Исповедь в это воскресенье прошла оперативно, организованно и быстро. От этого и освободился раньше времени, еще до «Отче наш». Ушел в алтарь, собираясь присесть, чтоб разгрузить гудящую поясницу.
Еще епитрахиль снять не успел, как пономарь, пробегающий мимо, сообщил, что какая-то опоздавшая бабушка дожидается возле аналоя.
Взял с престола Евангелие, крест и вернулся в народ. Никого. У аналоя, чуть поодаль, стоят спокойно и молятся прихожане, дожидаются причастия, те, кто послабее, вдоль стеночки на лавку уселись, никого не трогают и ничего не просят.
Ушел обратно. Только снял епитрахиль, другой пономарь:
— Батюшка, там бабушка на исповедь просит.
Снова вышел в люди, всё та же картина: бабушки хоть и есть, да уже раскаявшиеся, добрые и смиренные, батюшек беспокоить и не собирались. Посмотрел на всех внимательно и вернулся назад.

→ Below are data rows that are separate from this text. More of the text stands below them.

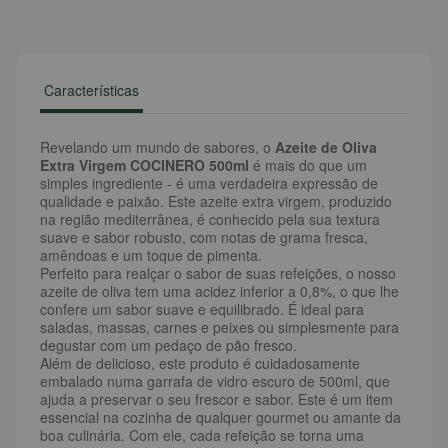
Características
Revelando um mundo de sabores, o
Azeite de Oliva
Extra Virgem COCINERO 500ml
é mais do que um
simples ingrediente - é uma verdadeira expressão de
qualidade e paixão. Este azeite extra virgem, produzido
na região mediterrânea, é conhecido pela sua textura
suave e sabor robusto, com notas de grama fresca,
amêndoas e um toque de pimenta.
Perfeito para realçar o sabor de suas refeições, o nosso
azeite de oliva tem uma acidez inferior a 0,8%, o que lhe
confere um sabor suave e equilibrado. É ideal para
saladas, massas, carnes e peixes ou simplesmente para
degustar com um pedaço de pão fresco.
Além de delicioso, este produto é cuidadosamente
embalado numa garrafa de vidro escuro de 500ml, que
ajuda a preservar o seu frescor e sabor. Este é um item
essencial na cozinha de qualquer gourmet ou amante da
boa culinária. Com ele, cada refeição se torna uma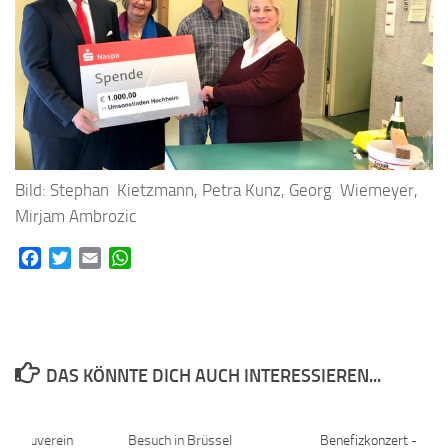
Bild: Stephan Kietzmann, Petra Kunz, Georg Wiemeyer,
Mirjam Ambrozic
Facebook
Twitter
Email
WhatsApp
DAS KÖNNTE DICH AUCH INTERESSIEREN...
r Kanuverein
0
Besuch in Brüssel
0
Benefizkonzert –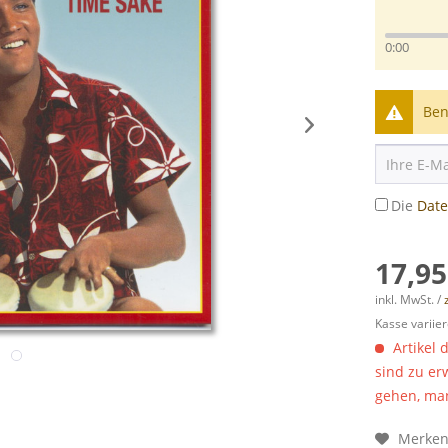
0:00
Ben
Die
Dat
17,95
inkl. MwSt. /
Kasse variier
Artikel 
sind zu er
gehen, man
Merke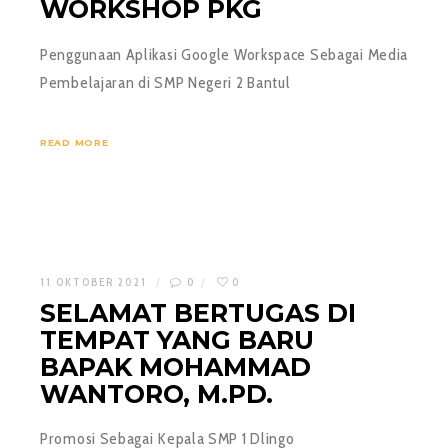
WORKSHOP PKG
Penggunaan Aplikasi Google Workspace Sebagai Media
Pembelajaran di SMP Negeri 2 Bantul
READ MORE
11 OKTOBER 2021
0
0
SELAMAT BERTUGAS DI
TEMPAT YANG BARU
BAPAK MOHAMMAD
WANTORO, M.PD.
Promosi Sebagai Kepala SMP 1 Dlingo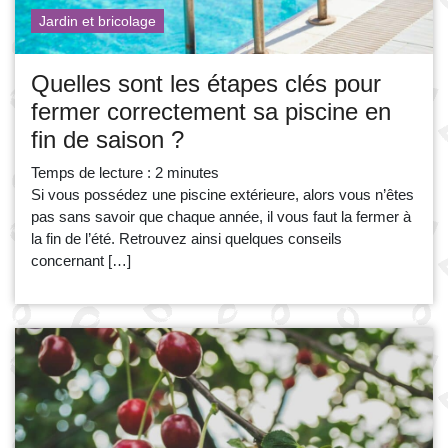
Jardin et bricolage
Quelles sont les étapes clés pour
fermer correctement sa piscine en
fin de saison ?
Temps de lecture :
2
minutes
Si vous possédez une piscine extérieure, alors vous n’êtes
pas sans savoir que chaque année, il vous faut la fermer à
la fin de l’été. Retrouvez ainsi quelques conseils
concernant […]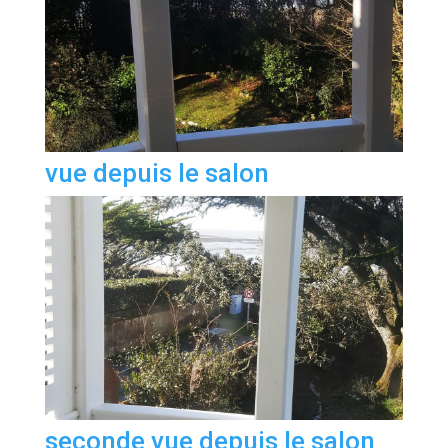
vue depuis le salon
seconde vue depuis le salon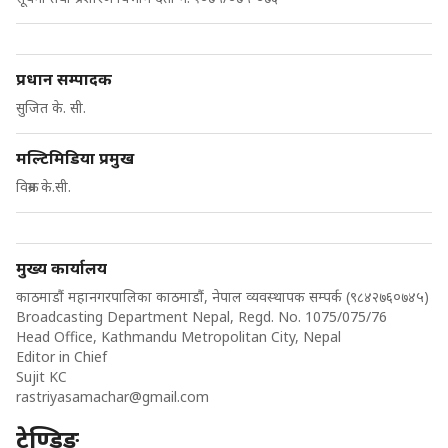
प्रधान सम्पादक
सुजित के. सी.
मल्टिमिडिया प्रमुख
विक्रम के.सी.
मुख्य कार्यालय
काठमाडौं महानगरपालिका काठमाडौं, नेपाल व्यवस्थापक सम्पर्क (९८४२७६०७४५)
Broadcasting Department Nepal, Regd. No. 1075/075/76
Head Office, Kathmandu Metropolitan City, Nepal
Editor in Chief
Sujit KC
rastriyasamachar@gmail.com
ट्रेण्डिङ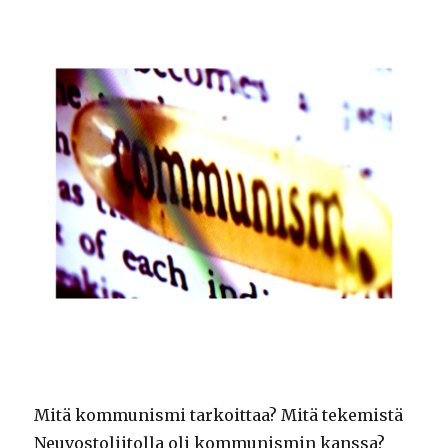
Mitä kommunismi tarkoittaa? Mitä tekemistä
Neuvostoliitolla oli kommunismin kanssa?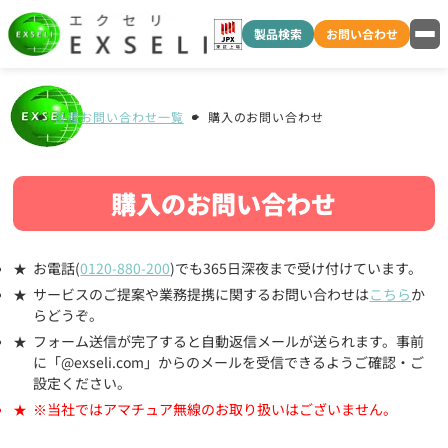
製品検索
お問い合わせ
各種お問い合わせ一覧
購入のお問い合わせ
購入のお問い合わせ
お電話(
0120-880-200
)でも365日深夜まで受け付けています。
サービスのご提案や業務提携に関するお問い合わせは
こちら
か
らどうぞ。
フォーム送信が完了すると自動返信メールが送られます。事前
に「@exseli.com」からのメールを受信できるようご確認・ご
設定ください。
※当社ではアマチュア無線のお取り扱いはございません。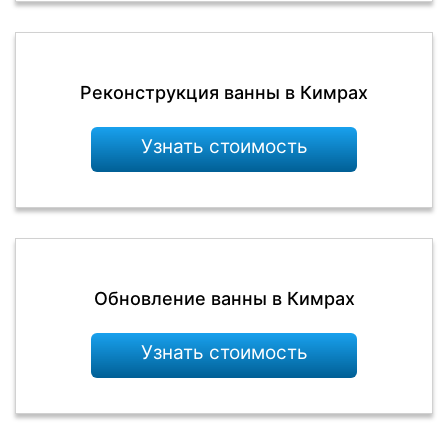
Реконструкция ванны в Кимрах
Узнать стоимость
Обновление ванны в Кимрах
Узнать стоимость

Уселся в пономарке на скамеечку, а тут опять с тем же известием уже третий наш помощник…
— Не стыдно, — говорю, — над батюшками издеваться?
— Нет, — отвечает, краснея, мальчишка и, показывая на приоткрытую дверь, добавляет: — Вон стоит.
Выглядываем оба из алтаря — никого…
— Батюшка, только что была… честное пионерское!
Не стал ругаться, хвостиком махнул и уплыл на свою скамеечку.
Только дыхание перевел, гудящую поясницу стало отпускать, стук в дверь правого придела — на пороге наш храмовый дежурный Володя:
— Отец Давид, там бабушка пришла на исповедь, уж больно настойчиво вас просит.
— И ты, Брут? — умирающим голосом отозвался я, но все же препираться не стал, взял Евангелие, крест, надел епитрахиль, выхожу и вижу: у аналоя на стуле сидит спокойненько наша согбенная старушка раба Божия Любовь, а рядом караулит другая, тоже старушка, только помоложе и не согбенная Нина Петровна.